Это слово оказалось еще сложнее, и я произнесла его как «Фа-кок-та».
— Что значит «скандальный». И это тоже о Хеллер. Нет, не о ней самой, она замечательная, и в ее силах разбить сердце любого, но все вокруг нее может стать очень «факакта». И еще одно выражение, которое может оказаться очень полезным, поверь мне: «ой вей из мир». Оно почти универсально и употребляется, когда что-то выходит из-под контроля. Это что-то среднее между «Осторожно», «Горе мне» и «Да я на тебя папе пожалуюсь!». Его можно использовать, когда все оборачивается против тебя и кажется, что весь мир находится на пороге своего конца в страшной межгалактической мегакатастрофе.
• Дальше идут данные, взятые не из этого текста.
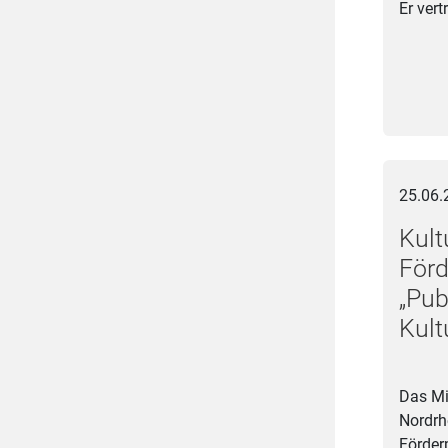
Er vert
Kulturmi
25.06.
Kult
För
„Pu
Kult
Das Mi
Nordrh
Förde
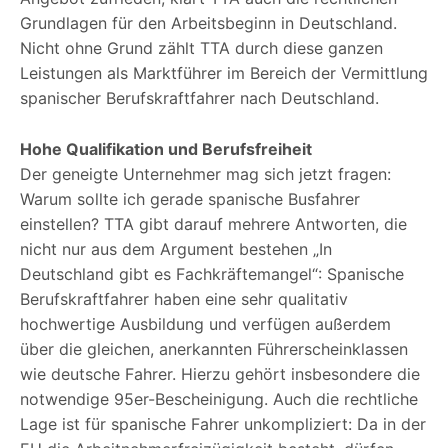
Grundlagen für den Arbeitsbeginn in Deutschland.
Nicht ohne Grund zählt TTA durch diese ganzen
Leistungen als Marktführer im Bereich der Vermittlung
spanischer Berufskraftfahrer nach Deutschland.
Hohe Qualifikation und Berufsfreiheit
Der geneigte Unternehmer mag sich jetzt fragen:
Warum sollte ich gerade spanische Busfahrer
einstellen? TTA gibt darauf mehrere Antworten, die
nicht nur aus dem Argument bestehen „In
Deutschland gibt es Fachkräftemangel“: Spanische
Berufskraftfahrer haben eine sehr qualitativ
hochwertige Ausbildung und verfügen außerdem
über die gleichen, anerkannten Führerscheinklassen
wie deutsche Fahrer. Hierzu gehört insbesondere die
notwendige 95er-Bescheinigung. Auch die rechtliche
Lage ist für spanische Fahrer unkompliziert: Da in der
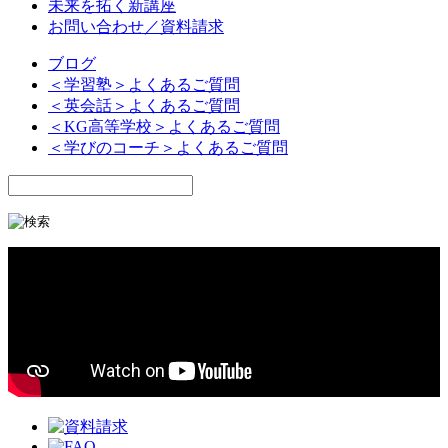
未来を拓く新講座
お問い合わせ／資料請求
ブログ
＜学習塾＞よくあるご質問
＜英会話＞よくあるご質問
＜KG高等学校＞よくあるご質問
＜学びのコーチ＞よくあるご質問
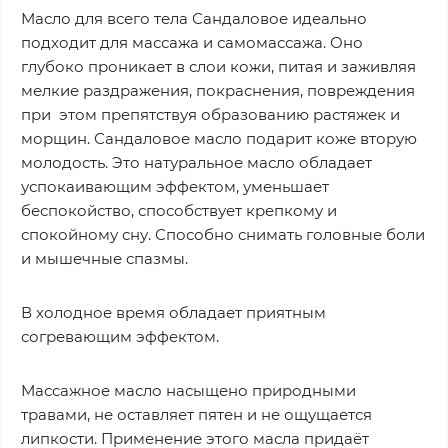
Масло для всего тела Сандаловое идеально
подходит для массажа и самомассажа. Оно
глубоко проникает в слои кожи, питая и заживляя
мелкие раздражения, покраснения, повреждения
при этом препятствуя образованию растяжек и
морщин. Сандаловое масло подарит коже вторую
молодость. Это натуральное масло обладает
успокаивающим эффектом, уменьшает
беспокойство, способствует крепкому и
спокойному сну. Способно снимать головные боли
и мышечные спазмы.
В холодное время обладает приятным
согревающим эффектом.
Массажное масло насыщено природными
травами, не оставляет пятен и не ощущается
липкости. Применение этого масла придаёт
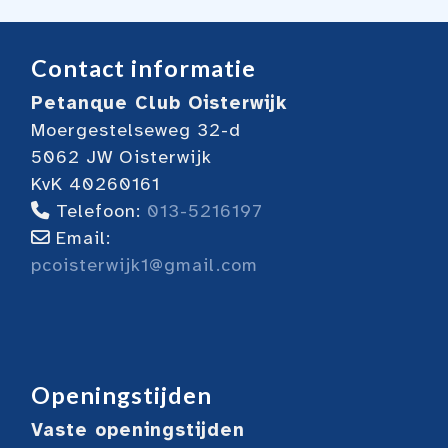
Contact informatie
Petanque Club Oisterwijk
Moergestelseweg 32-d
5062 JW Oisterwijk
KvK 40260161
Telefoon:
013-5216197
Email:
pcoisterwijk1@gmail.com
Openingstijden
Vaste openingstijden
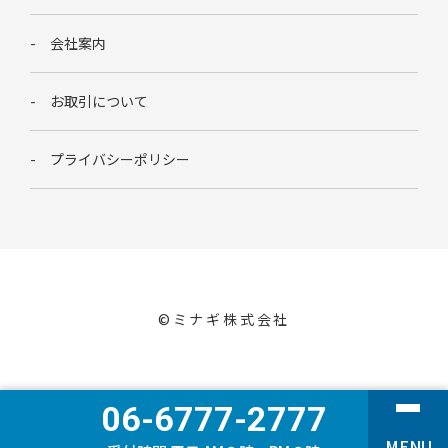
会社案内
お取引について
プライバシーポリシー
©︎ミナギ株式会社
06-6777-2777
MENU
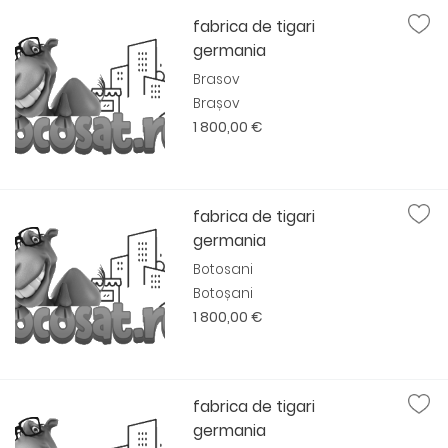
fabrica de tigari
germania
Brasov
Brașov
1 800,00 €
fabrica de tigari
germania
Botosani
Botoșani
1 800,00 €
fabrica de tigari
germania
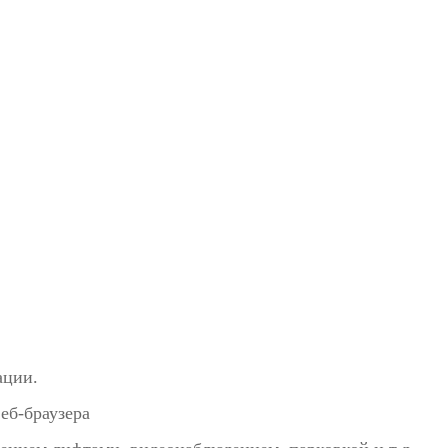
ации.
еб-браузера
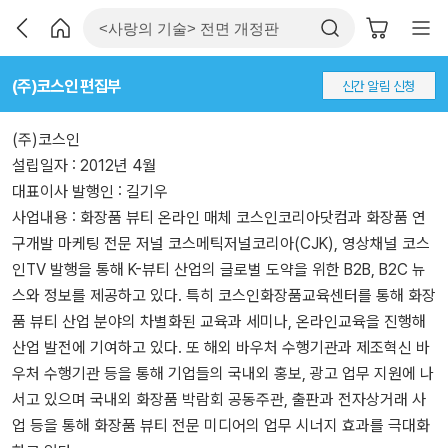
(주)코스인 편집부
신간 알림 신청
(주)코스인
설립일자 : 2012년 4월
대표이사 발행인 : 길기우
사업내용 : 화장품 뷰티 온라인 매체 코스인코리아닷컴과 화장품 연
구개발 마케팅 전문 저널 코스메틱저널코리아(CJK), 영상채널 코스
인TV 발행을 통해 K-뷰티 산업의 글로벌 도약을 위한 B2B, B2C 뉴
스와 정보를 제공하고 있다. 특히 코스인화장품교육센터를 통해 화장
품 뷰티 산업 분야의 차별화된 교육과 세미나, 온라인교육을 진행해
산업 발전에 기여하고 있다. 또 해외 바우처 수행기관과 제조혁신 바
우처 수행기관 등을 통해 기업들의 국내외 홍보, 광고 업무 지원에 나
서고 있으며 국내외 화장품 박람회 공동주관, 출판과 전자상거래 사
업 등을 통해 화장품 뷰티 전문 미디어의 업무 시너지 효과를 극대화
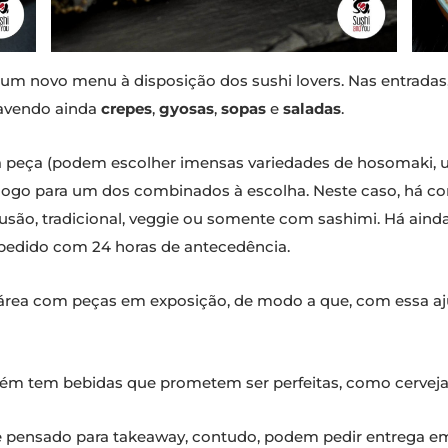
 um novo menu à disposição dos sushi lovers. Nas entrada
havendo ainda
crepes
,
gyosas
,
sopas
e
saladas
.
à peça (podem escolher imensas variedades de hosomaki, u
tar logo para um dos combinados à escolha. Neste caso, há 
usão, tradicional, veggie ou somente com sashimi. Há ain
 pedido com 24 horas de antecedência.
rea com peças em exposição, de modo a que, com essa ajud
m tem bebidas que prometem ser perfeitas, como cervejas
e pensado para takeaway, contudo, podem pedir entrega e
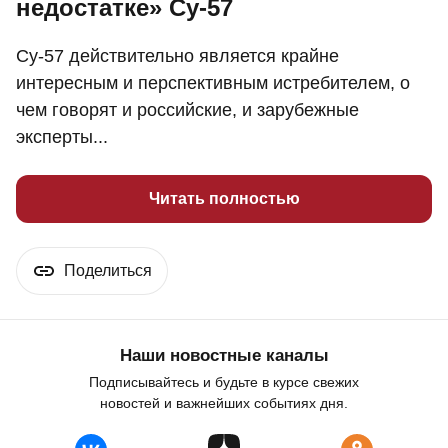
недостатке» Су-57
Су-57 действительно является крайне
интересным и перспективным истребителем, о
чем говорят и российские, и зарубежные
эксперты...
Читать полностью
Поделиться
Наши новостные каналы
Подписывайтесь и будьте в курсе свежих
новостей и важнейших событиях дня.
Я подумала о самых ужасных моментах в своей жизни: о том дне с Хеллер, об ожидании ответа из колледжей, о тех ситуациях, когда все вроде шло хорошо, но потом из ниоткуда возникало чувство, словно из-за меня случится что-то ужасное с моим братом или сестрой, и мне пришло в голову: а вдруг фразы Уайатта смогут помочь? Что, если в следующий раз, когда начнется паническая атака, я попробую сказать или подумать о чем-нибудь из этой еврейской абракадабры, и это меня успокоит?
— Ой вейз из мор, — повторила я, пытаясь выговорить фразу правильно.
Уайатт посмотрел на меня и сказал:
— Я так люблю тебя, что готов даже примерить этот пиджак. Давай еще раз: «ой вей из мир».
— Ой вейз хиз смиар, — снова произнесла я, вызвав у Уайатта приступ смеха. — Что? Все так ужасно? Я безнадежна? Не получится из меня еврейки?
— Нет, — ответил Уайатт, утирая слезы. — Ты молодец, мне нравится твоя старательность. Думаю, ты настоящий глоток свежего воздуха — как раз то, что нужно Хеллер. Заметь, я говорю это с небывалым расположением и уважением. Ты самый светлый, самый христианский человечек, которого я когда-либо встречал. Таких, как ты, мы зовем супершиксa6.